Quando começou a trabalhar como tradutora, a Raquel descobriu que as traduções eram feitas com recurso a programas de software concebidos especificamente para o efeito. Esses programas são conhecidos por ferramentas de tradução assistida por computador, em inglês, computer assisted translation tools, ou seja, CAT tools.

No início, foi um pouco confuso, mas com o passar do tempo começou a dominar cada vez mais as ferramentas e aprendeu a utilizar um pouco mais do que apenas as funções básicas. Em parte, motivada pela curiosidade em descobrir o que esses programas podiam ou não fazer. Em parte também como uma forma de poupar tempo e melhorar a qualidade do trabalho.

Trabalhar numa empresa é trabalhar em equipa, assim, quando alguém tinha uma dúvida acerca de um dos programas, a Raquel podia partilhar as suas descobertas. Graças a isso passou a ser conhecida como a especialista em CAT tools e ganhou o nome de CAT woman.

Com o tempo aprendeu também a utilizar as expressões regulares e macros do Windows, as quais são muitas vezes úteis no dia-a-dia. Sempre que sai uma nova versão de uma CAT tool sinte a mesma curiosidade em explorar as novas funcionalidades e as novas possibilidades que a ferramenta oferece.

Joana

Num dia calmo e aparentemente normal, eram nove da manhã quando se ouviu a Joana apregoar: “Naked man! Naked man!”. Acontece que efetivamente, no prédio em frente, estava um jovem nu à janela.

Leonor

Numa pausa entre trabalhos, a Leonor decidiu que era interessante movimentar os braços de uma forma estranha. Tanto foi o movimento que toda uma xícara cheia de café caiu para cima do teclado. Uma semana depois o cheiro a café estragado era tão intenso que a Leonor teve que trocar de teclado.

Tânia

Numa bela tarde de Verão, daquelas em que está um calor que nem se aguenta, estava a Tânia ter a sua entrevista para a L10N.

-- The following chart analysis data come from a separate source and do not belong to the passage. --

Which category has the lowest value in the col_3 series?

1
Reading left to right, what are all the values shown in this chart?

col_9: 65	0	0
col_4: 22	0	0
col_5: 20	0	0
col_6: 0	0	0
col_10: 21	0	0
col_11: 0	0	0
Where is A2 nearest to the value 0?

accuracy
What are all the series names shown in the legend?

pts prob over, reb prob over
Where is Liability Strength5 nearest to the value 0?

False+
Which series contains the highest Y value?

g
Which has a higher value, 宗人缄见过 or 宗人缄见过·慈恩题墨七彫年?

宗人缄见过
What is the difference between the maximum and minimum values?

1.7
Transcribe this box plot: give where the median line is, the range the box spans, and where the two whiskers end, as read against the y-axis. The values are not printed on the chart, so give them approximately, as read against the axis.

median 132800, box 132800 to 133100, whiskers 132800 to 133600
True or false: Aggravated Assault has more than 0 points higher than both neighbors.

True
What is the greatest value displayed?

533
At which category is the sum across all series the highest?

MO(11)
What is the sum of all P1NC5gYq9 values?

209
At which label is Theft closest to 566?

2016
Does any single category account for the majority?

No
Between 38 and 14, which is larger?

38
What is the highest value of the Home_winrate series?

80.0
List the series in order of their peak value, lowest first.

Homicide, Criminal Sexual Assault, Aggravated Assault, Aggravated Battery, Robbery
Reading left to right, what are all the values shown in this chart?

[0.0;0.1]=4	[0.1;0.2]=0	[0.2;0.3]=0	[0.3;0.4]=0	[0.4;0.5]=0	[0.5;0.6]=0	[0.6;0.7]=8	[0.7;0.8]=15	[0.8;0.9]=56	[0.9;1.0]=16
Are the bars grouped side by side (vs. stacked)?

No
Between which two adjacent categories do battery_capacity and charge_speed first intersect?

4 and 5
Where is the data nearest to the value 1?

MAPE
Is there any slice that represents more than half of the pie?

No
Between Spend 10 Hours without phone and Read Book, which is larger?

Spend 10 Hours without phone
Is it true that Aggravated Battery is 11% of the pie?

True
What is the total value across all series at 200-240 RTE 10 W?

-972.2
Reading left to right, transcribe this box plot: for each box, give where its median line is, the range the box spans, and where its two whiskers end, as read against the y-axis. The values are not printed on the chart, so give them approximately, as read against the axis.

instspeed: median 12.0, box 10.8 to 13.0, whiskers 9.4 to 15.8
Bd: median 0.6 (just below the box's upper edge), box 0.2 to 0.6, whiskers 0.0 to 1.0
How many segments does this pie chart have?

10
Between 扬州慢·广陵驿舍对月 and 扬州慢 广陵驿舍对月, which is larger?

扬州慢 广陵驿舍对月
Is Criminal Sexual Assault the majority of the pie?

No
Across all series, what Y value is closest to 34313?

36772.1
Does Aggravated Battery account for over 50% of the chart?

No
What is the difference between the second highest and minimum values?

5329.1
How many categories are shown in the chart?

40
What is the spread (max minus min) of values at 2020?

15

Surgiu a primeira pergunta: “Então diga-me, quem é a Tânia?” ao que ela responde: “sou uma figueira.” O patrão ficou com um ar confuso, até que ela se explicou: quando era pequena o pai disse-lhe que as figueiras são árvores muito resistentes às diferenças de temperatura e que aguentam cada estação até darem os frutos.

Ana Rita

Vencida pelo cansaço, Ana Rita chega ao trabalho de manhãzinha e tira um café sem cápsula e sem xícara.